Another account of that fateful night was recorded in the Blandyke Papers November 1940 issue by Peter McArdle SJ who was also on guard duty the same night as Br Howarth:
It was a perfect night for the enemy. The moon was almost full and the sky was cloudless. I was on guard until 9:00 p.m., and consequently was at the top of the house (New Wing) when the bomb landed. We had luckily chosen that wing. Br [Cluderay] was waiting to relieve us in the schoolroom. Brs Howarth and B., on their nightly rounds to inspect the Blackout, joined him for a few moments, and it was then that the bomb fell, there were five in all. One of them burst on the schoolroom roof…. What we watchers felt like at the top of the New Wing, as we watched the approaching plane, listened to the rapid descent of the bombs and finally, as we were rocked like a ship at sea when the bomb struck, I will leave for another article to relate.

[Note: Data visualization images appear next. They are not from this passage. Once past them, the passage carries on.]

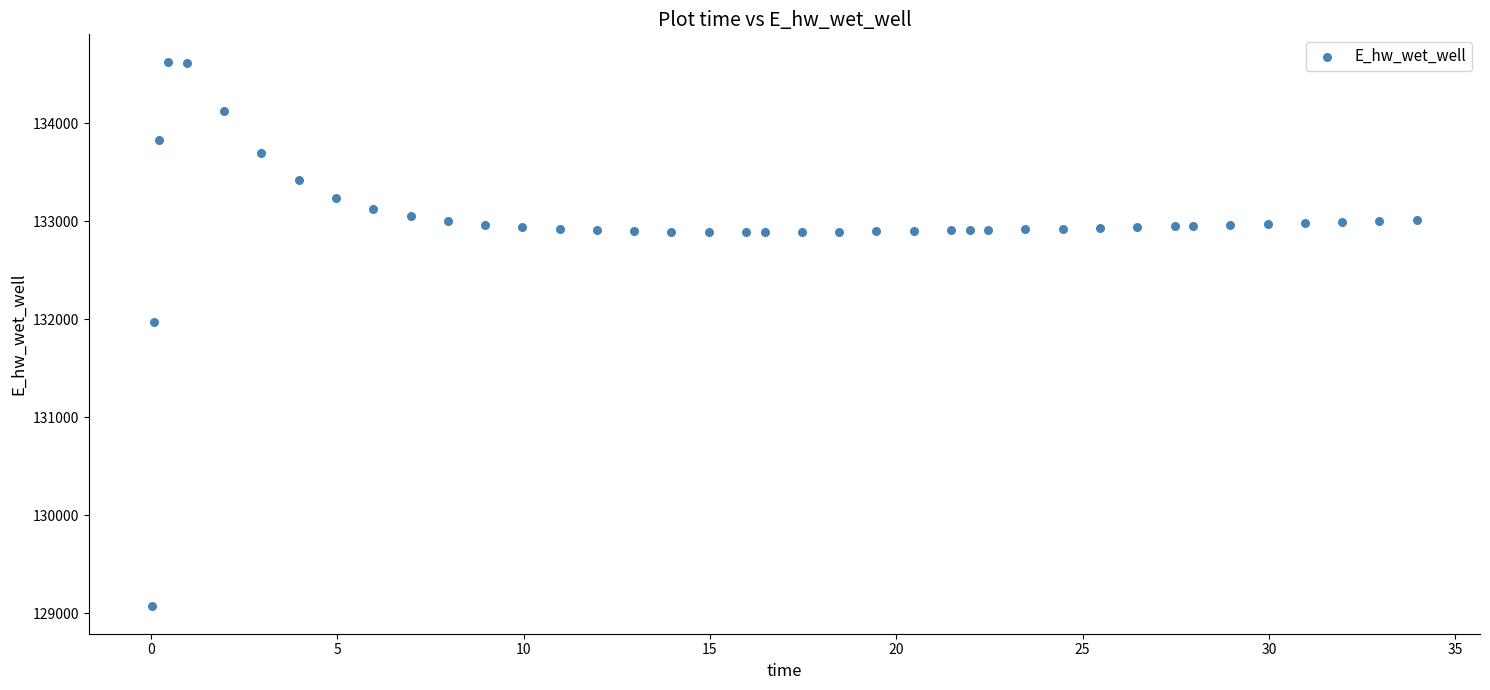

What Y value in the scatter plot is closest to 131849?

131970.0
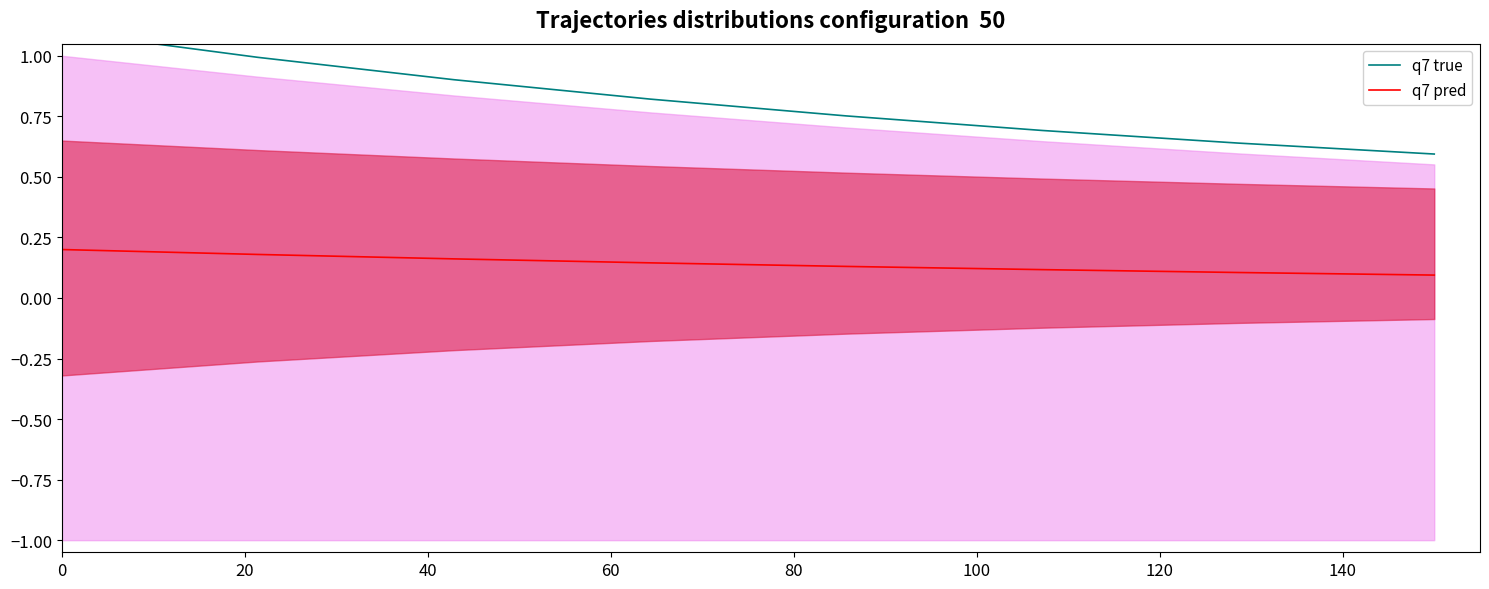

True or false: q7 pred and q7 true intersect in this chart.

False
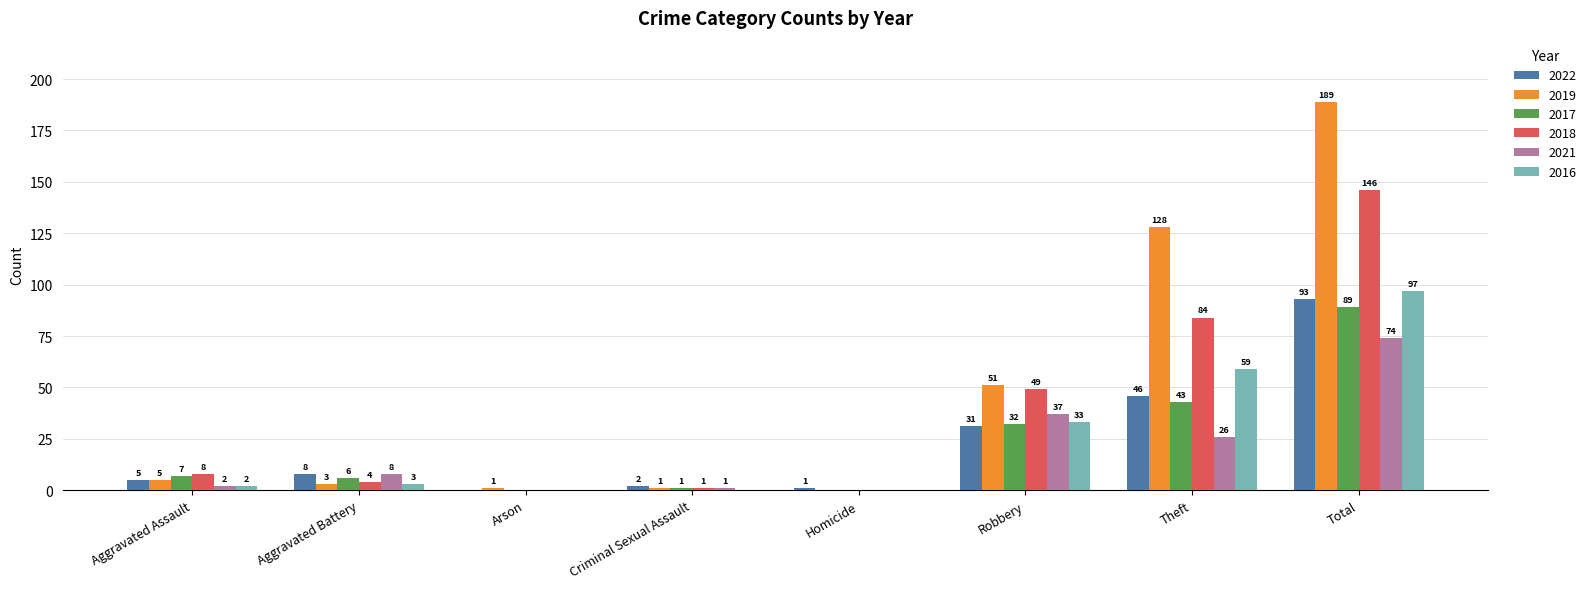

Reading right to left, transcribe all the data shown in this chart.

2022: Total=93	Theft=46	Robbery=31	Homicide=1	Criminal Sexual Assault=2	Arson=0	Aggravated Battery=8	Aggravated Assault=5
2019: Total=189	Theft=128	Robbery=51	Homicide=0	Criminal Sexual Assault=1	Arson=1	Aggravated Battery=3	Aggravated Assault=5
2017: Total=89	Theft=43	Robbery=32	Homicide=0	Criminal Sexual Assault=1	Arson=0	Aggravated Battery=6	Aggravated Assault=7
2018: Total=146	Theft=84	Robbery=49	Homicide=0	Criminal Sexual Assault=1	Arson=0	Aggravated Battery=4	Aggravated Assault=8
2021: Total=74	Theft=26	Robbery=37	Homicide=0	Criminal Sexual Assault=1	Arson=0	Aggravated Battery=8	Aggravated Assault=2
2016: Total=97	Theft=59	Robbery=33	Homicide=0	Criminal Sexual Assault=0	Arson=0	Aggravated Battery=3	Aggravated Assault=2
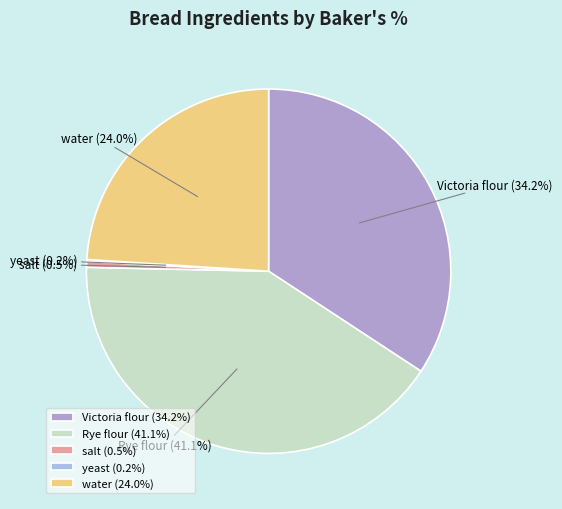

What is the ratio of the value at Victoria flour to the value at salt?

66.7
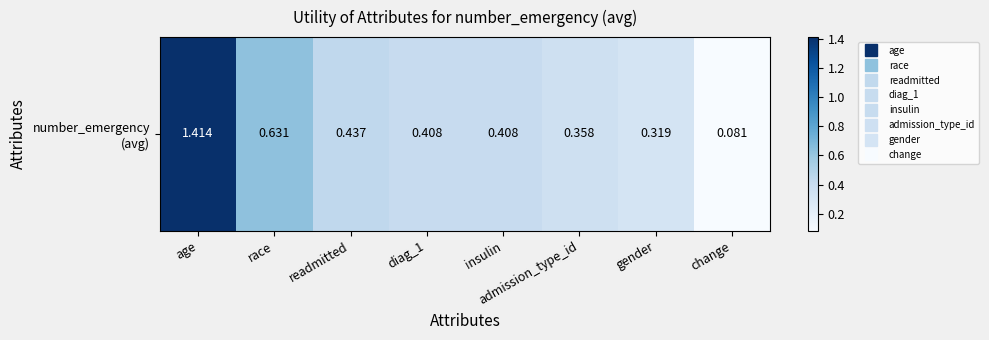

At which category does the chart reach its peak across all series?

age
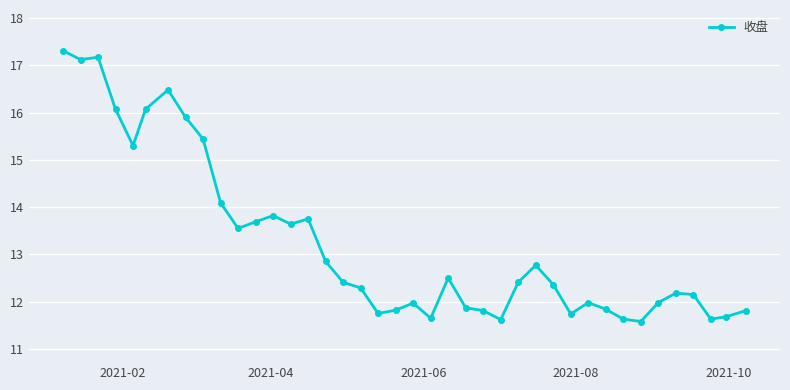

True or false: the data has more than 0 interior local peaks.

True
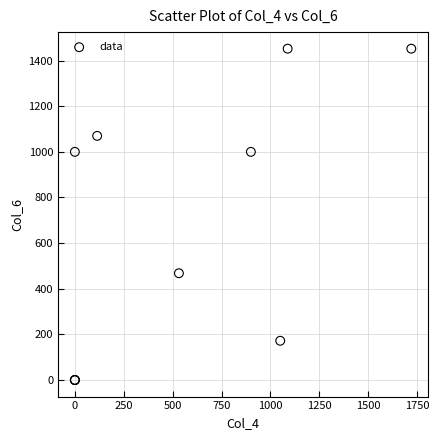

What Y value in the scatter plot is closest to 726?

468.0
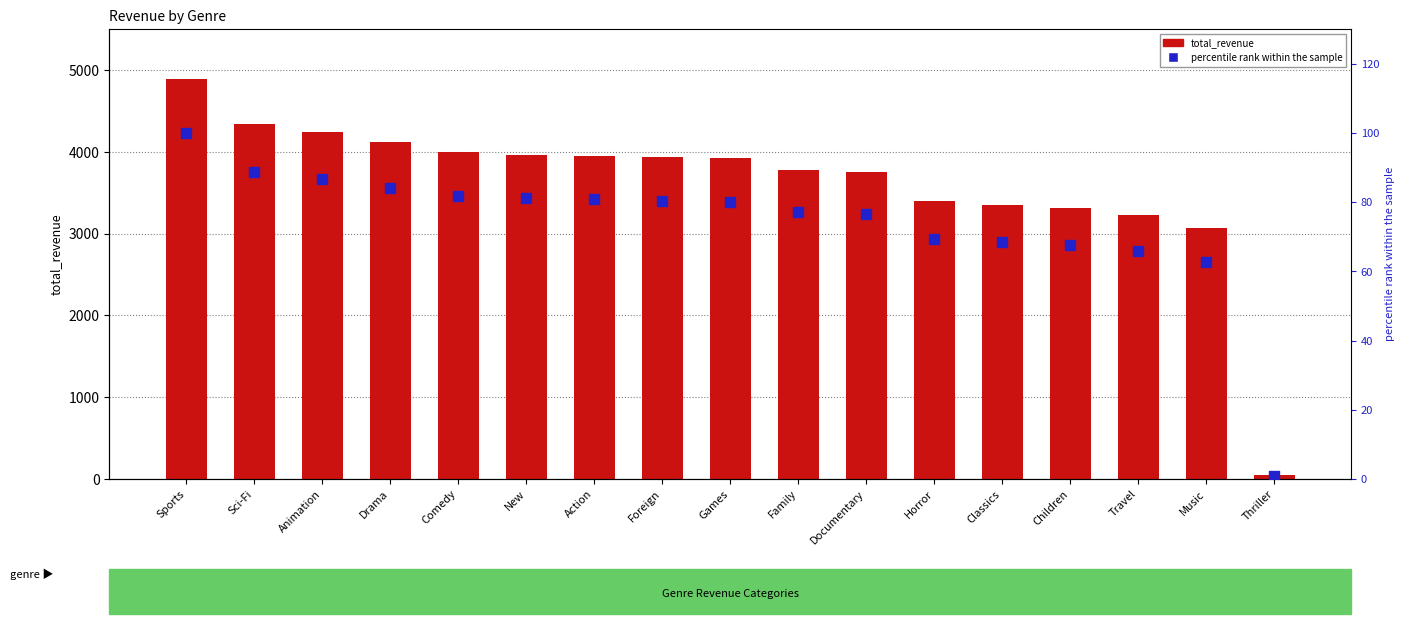

At which category is the sum across all series the highest?

Sports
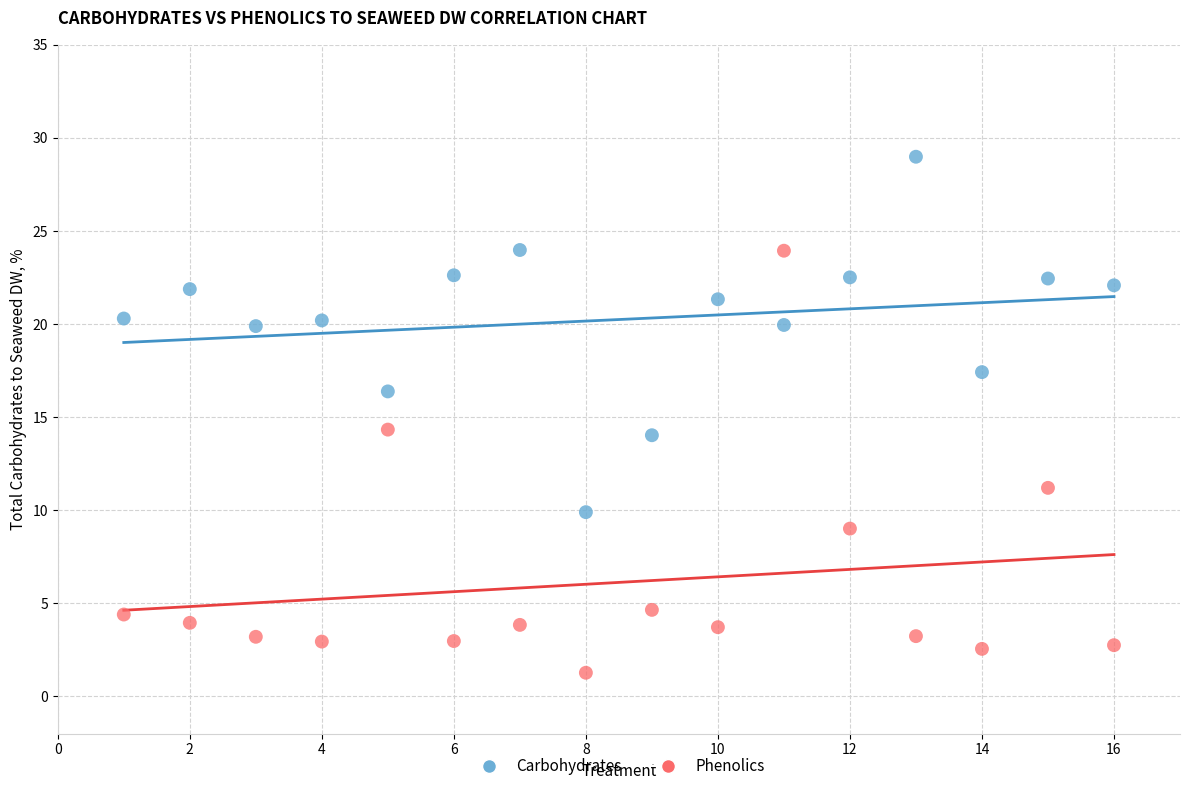

Across all data points, what is the range of X values (max minus min)?

15.0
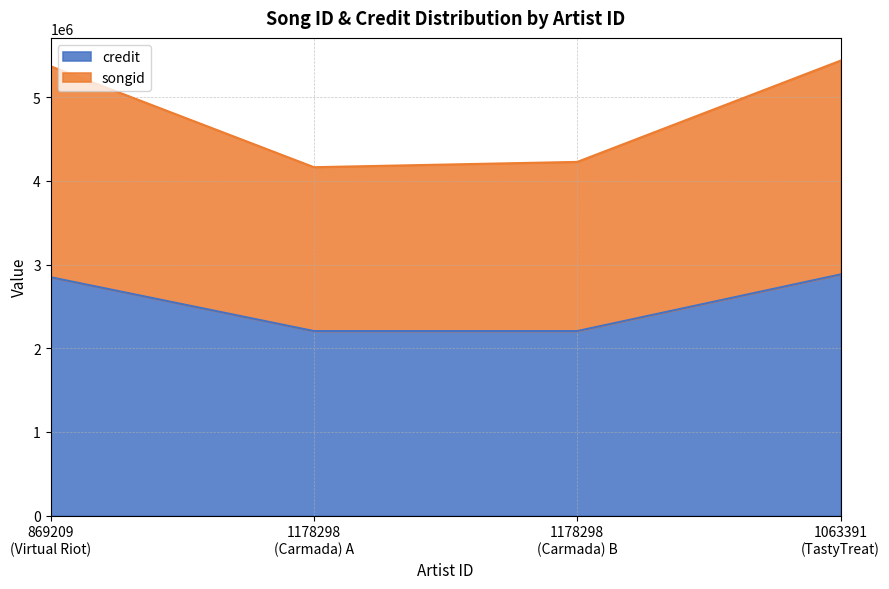

What is the difference between the second highest and second lowest values in the credit series?

643662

Other Jesuit houses and buildings too were affected by bombing. Mount Street in particular suffered from the constant threat of destruction by bombing. On this particular occasion, addressed in the September 21st, 1940 edition of Chaplains Weekly there were two separate bombings in one week. The first, luckily, did little damage:
...an unexploded shell fell through the roof of the Mount St. House, striking the wall of Br. Banfield’s room and making a hole about two feet square. It then penetrated the floor of the gallery, wrecking a steel book case outside Fr. Woodlock’s room and scattering the books. Finally it came to rest in the joists of the next floor i.e. the Sodality Chapel Gallery. It was removed later by A.R.P. Workers and comparatively little damage was done.
The second incident, involving a “Molotoff Basket” and the roof of the Church was unfortunately was much more damaging:
These extracts show just a small sliver of the rough circumstances both the men and women of Europe and the members of the British Province of the Society of Jesus endured throughout the Second World War.